Superseding the first two quarters of 2022, only three (0.26 percent) out of the 1174 funds achieved top quartile returns over three years to the end of Q3 2022. This is the lowest proportion of funds recorded since the survey began in 2008 and follows the previous record lows set in Q1 2022 with five funds (0.45 percent) and four funds (0.35 percent) in Q2 2022, which consistently achieved top quartile returns.

The three funds achieving top quartile performance in this quarter were each from different IA sectors, Waverton Global Strategic Bond (IA Mixed Bond), Wellington Climate Strategy (IA Global Equity) and Liontrust UK Micro Cap Fund (IA UK Smaller Companies). These top funds differ to those achieving top quartile returns in the previous quarters, showing that there is no trend of note and that the dominance of one style of investing, such as growth or value, reflects a narrow market.

Lowering the consistency rate to above median returns in each of the last three 12-month periods, saw a marginal uptick this quarter, with 60 (5.1%) out of the 1174 funds reaching this feat compared with 58 in the previous quarter. Of the 12 main IA sectors, 11 contained funds that met the less demanding above median consistency hurdle. The most consistent sector on this measure was the IA £ Strategic Bond sector with 12.2 percent, followed by IA UK Smaller Companies with 10.6 percent. On the flipside, the UK Equity Income sector failed to have any funds that met top or median quartile returns this quarter.

A tough time continues for UK assets

In the third quarter of 2022, 22 of the 52 IA sectors made positive ground, the strong dollar was a key factor in this with the vast majority of the top performing sectors being in USD Bond, Global Equity linked or Emerging Markets.

Against the backdrop of recent market volatility and subsequent sell-off, the bottom four worst performing sectors were UK assets, either in Gilts, Corporate Bonds or Equity. All UK equity sectors fell in Q3 2022 with the IA UK All Companies sector down 5.1 percent, IA UK Smaller Companies sector was at the bottom of the table for UK equities overall, returning -9.3 percent while the IA UK Equity Income sector fell 6.4 percent. It was not a pretty quarter for UK bonds, the IA UK Index Linked Gilt sector fell 13.1 percent, having already dropped -20.2 percent in Q2 of this year. The IA UK Gilt sector was close behind falling 12.6 percent with the IA Corporate Bond sector falling 9.4 percent. 

Source: Lipper 30.6.22 to 30.9.22

Kelly Prior, Investment Manager in the Multi-Manager People team at Columbia Threadneedle Investments, comments: “Following the volatility of last quarter, concerns over financial market stability and the UK Government announcing fiscal policy measures triggering a severe negative reaction in financial markets, it is not surprising we have reached another record low in performance this quarter. The intervention of the Bank of England saved worse blushes, but there is definitely work to do to get back some faith in UK assets from here, with Sterling being the most visible and liquid reflection of this. It has been an exceptionally unusual year with quantitative easing coming to an end and the arrival of inflation, alongside the change in rhetoric from the world central banks from accommodative to tightening. There is likely to be more volatility going forward and, much like the recent past, consistency versus the average is likely to remain low. This is a rolling three-year statistic and we are currently in the eye of the storm of change.

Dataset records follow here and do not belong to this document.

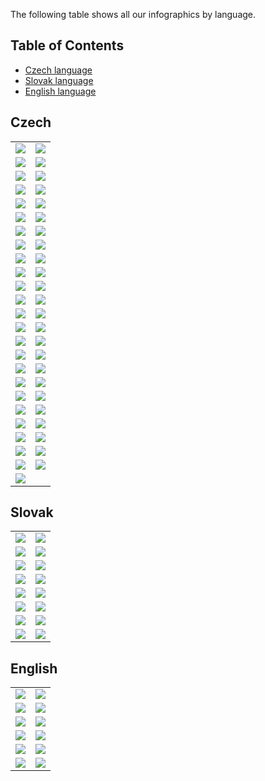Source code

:The following table shows all our infographics by language.

## Table of Contents

* [Czech language](#czech)
* [Slovak language](#slovak)
* [English language](#english)

## Czech

<table>
<tbody>
<tr>
  <td><img src="./_thumbnails/cs-2018-scenar-energynautics-600.png"></td>
  <td><img src="./_thumbnails/cs-2019-scenar-necp-600.png"></td>
</tr>
<tr>
  <td><img src="./_thumbnails/cs-2020-scenar-bloombergnef-600.png"></td>
  <td><img src="./_thumbnails/cs-2020-scenar-ember-600.png"></td>
</tr>
<tr>
  <td><img src="./_thumbnails/cs-adaptacni-strategie-cr-600.png"></td>
  <td><img src="./_thumbnails/cs-body-zlomu-1-600.png"></td>
</tr>
<tr>
  <td><img src="./_thumbnails/cs-body-zlomu-2-600.png"></td>
  <td><img src="./_thumbnails/cs-body-zlomu-3-600.png"></td>
</tr>
<tr>
  <td><img src="./_thumbnails/cs-cykly-koncentrace-co2-600.png"></td>
  <td><img src="./_thumbnails/cs-elektrina-cr-600.png"></td>
</tr>
<tr>
  <td><img src="./_thumbnails/cs-elektrina-na-osobu-eu-600.png"></td>
  <td><img src="./_thumbnails/cs-elektrina-na-osobu-svet-600.png"></td>
</tr>
<tr>
  <td><img src="./_thumbnails/cs-elektrina-svet-600.png"></td>
  <td><img src="./_thumbnails/cs-emise-cr-600.png"></td>
</tr>
<tr>
  <td><img src="./_thumbnails/cs-emise-cr-detail-600.png"></td>
  <td><img src="./_thumbnails/cs-emise-cr-detail-na-osobu-600.png"></td>
</tr>
<tr>
  <td><img src="./_thumbnails/cs-emise-cr-na-osobu-abs-600.png"></td>
  <td><img src="./_thumbnails/cs-emise-cr-vyvoj-600.png"></td>
</tr>
<tr>
  <td><img src="./_thumbnails/cs-emise-eu-600.png"></td>
  <td><img src="./_thumbnails/cs-emise-eu-na-osobu-600.png"></td>
</tr>
<tr>
  <td><img src="./_thumbnails/cs-emise-eu-poradi-600.png"></td>
  <td><img src="./_thumbnails/cs-emise-sr-600.png"></td>
</tr>
<tr>
  <td><img src="./_thumbnails/cs-emise-sr-detail-600.png"></td>
  <td><img src="./_thumbnails/cs-emise-svet-600.png"></td>
</tr>
<tr>
  <td><img src="./_thumbnails/cs-emise-svet-na-hdp-600.png"></td>
  <td><img src="./_thumbnails/cs-emise-svet-na-osobu-600.png"></td>
</tr>
<tr>
  <td><img src="./_thumbnails/cs-emise-vybrane-staty-600.png"></td>
  <td><img src="./_thumbnails/cs-emisni-intenzity-600.png"></td>
</tr>
<tr>
  <td><img src="./_thumbnails/cs-emisni-scenare-pariz-600.png"></td>
  <td><img src="./_thumbnails/cs-extremni-dny-brno-600.png"></td>
</tr>
<tr>
  <td><img src="./_thumbnails/cs-extremni-dny-praha-600.png"></td>
  <td><img src="./_thumbnails/cs-fosilni-emise-600.png"></td>
</tr>
<tr>
  <td><img src="./_thumbnails/cs-historie-sklenikoveho-efektu-600.png"></td>
  <td><img src="./_thumbnails/cs-koncentrace-co2-600.png"></td>
</tr>
<tr>
  <td><img src="./_thumbnails/cs-mapa-zmeny-teploty-600.png"></td>
  <td><img src="./_thumbnails/cs-mitigacni-opatreni-mmf-600.png"></td>
</tr>
<tr>
  <td><img src="./_thumbnails/cs-nejvetsi-emitenti-cr-600.png"></td>
  <td><img src="./_thumbnails/cs-potencial-zpusobu-snizeni-emisi-600.png"></td>
</tr>
<tr>
  <td><img src="./_thumbnails/cs-scenar-transformace-elektroenergetiky-600.png"></td>
  <td><img src="./_thumbnails/cs-schema-klimaticke-zmeny-600.png"></td>
</tr>
<tr>
  <td><img src="./_thumbnails/cs-srovnani-scenaru-600.png"></td>
  <td><img src="./_thumbnails/cs-svetove-dohody-600.png"></td>
</tr>
<tr>
  <td><img src="./_thumbnails/cs-teplota-22000-let-600.png"></td>
  <td><img src="./_thumbnails/cs-teplota-cr-600.png"></td>
</tr>
<tr>
  <td><img src="./_thumbnails/cs-teplota-cr-mesice-600.png"></td>
  <td><img src="./_thumbnails/cs-teplotni-anomalie-600.png"></td>
</tr>
<tr>
  <td><img src="./_thumbnails/cs-trend-teplot-cr-600.png"></td>
  <td><img src="./_thumbnails/cs-uhelny-phaseout-eu-600.png"></td>
</tr>
<tr>
  <td><img src="./_thumbnails/cs-zpoplatneni-emisi-svet-600.png"></td>
  <td></td>
</tr>
</tbody>
</table>

## Slovak

<table>
<tbody>
<tr>
  <td><img src="./_thumbnails/sk-body-zlomu-1-600.png"></td>
  <td><img src="./_thumbnails/sk-body-zlomu-2-600.png"></td>
</tr>
<tr>
  <td><img src="./_thumbnails/sk-body-zlomu-3-600.png"></td>
  <td><img src="./_thumbnails/sk-cykly-koncentracie-co2-600.png"></td>
</tr>
<tr>
  <td><img src="./_thumbnails/sk-elektrina-na-osobu-eu-600.png"></td>
  <td><img src="./_thumbnails/sk-elektrina-na-osobu-svet-600.png"></td>
</tr>
<tr>
  <td><img src="./_thumbnails/sk-elektrina-svet-600.png"></td>
  <td><img src="./_thumbnails/sk-emisie-sr-600.png"></td>
</tr>
<tr>
  <td><img src="./_thumbnails/sk-emisie-sr-detail-600.png"></td>
  <td><img src="./_thumbnails/sk-emisie-svet-600.png"></td>
</tr>
<tr>
  <td><img src="./_thumbnails/sk-emisne-scenare-pariz-600.png"></td>
  <td><img src="./_thumbnails/sk-koncentracia-co2-600.png"></td>
</tr>
<tr>
  <td><img src="./_thumbnails/sk-mapa-zmeny-teploty-600.png"></td>
  <td><img src="./_thumbnails/sk-schema-klimatickej-zmeny-600.png"></td>
</tr>
<tr>
  <td><img src="./_thumbnails/sk-teplota-22000-rokov-600.png"></td>
  <td><img src="./_thumbnails/sk-teplotna-anomalia-600.png"></td>
</tr>
</tbody>
</table>

## English

<table>
<tbody>
<tr>
  <td><img src="./_thumbnails/en-2018-study-energynautics-600.png"></td>
  <td><img src="./_thumbnails/en-2019-study-necp-600.png"></td>
</tr>
<tr>
  <td><img src="./_thumbnails/en-2020-study-bloomberg-600.png"></td>
  <td><img src="./_thumbnails/en-2020-study-ember-600.png"></td>
</tr>
<tr>
  <td><img src="./_thumbnails/en-climate-change-schema-600.png"></td>
  <td><img src="./_thumbnails/en-coal-phase-out-eu-600.png"></td>
</tr>
<tr>
  <td><img src="./_thumbnails/en-electricity-czechia-600.png"></td>
  <td><img src="./_thumbnails/en-emission-pathways-paris-600.png"></td>
</tr>
<tr>
  <td><img src="./_thumbnails/en-emissions-czechia-600.png"></td>
  <td><img src="./_thumbnails/en-emissions-czechia-detail-600.png"></td>
</tr>
<tr>
  <td><img src="./_thumbnails/en-per-capita-electricity-production-eu-600.png"></td>
  <td><img src="./_thumbnails/en-transition-studies-comparison-600.png"></td>
</tr>
</tbody>
</table>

“The post Global Financial Crisis environment was one where artificially low interest rates meant growth (generally focused on a small handful of stocks) and passive investing shone. We are in an entirely different regime now, with both inflation and the cost of capital providing a headwind for corporate profitability. This will require greater focus on returns on capital and efficiency that should see good companies and management prosper, with so-called zombie companies finally faltering. Picking active managers and understanding how they do this, rather than just using funds as a factor play, such as growth, value and small cap, is going to be crucial to reap rewards from here.”

Other highlights from the Q3 2022 survey included:

  • The IA India/Indian Subcontinent sector topped a table of IA sector averages in the third quarter, gaining 17 percent due to capital continuing to flow into this high growth area of emerging markets.
  • The IA Latin America and North American Smaller Companies sectors were next best rising 13.8 percent and 7.8 percent, respectively, buoyed by the 8.8 percent rise in the dollar.
  • The IA Targeted Absolute Return sector fell -1 in the third quarter. The 12-month return for the sector is now negative at -3.8 percent.
  • The IA Global Equity sector gained 2.3 percent against a return for the IA Global Equity Income sector of +0.3 percent.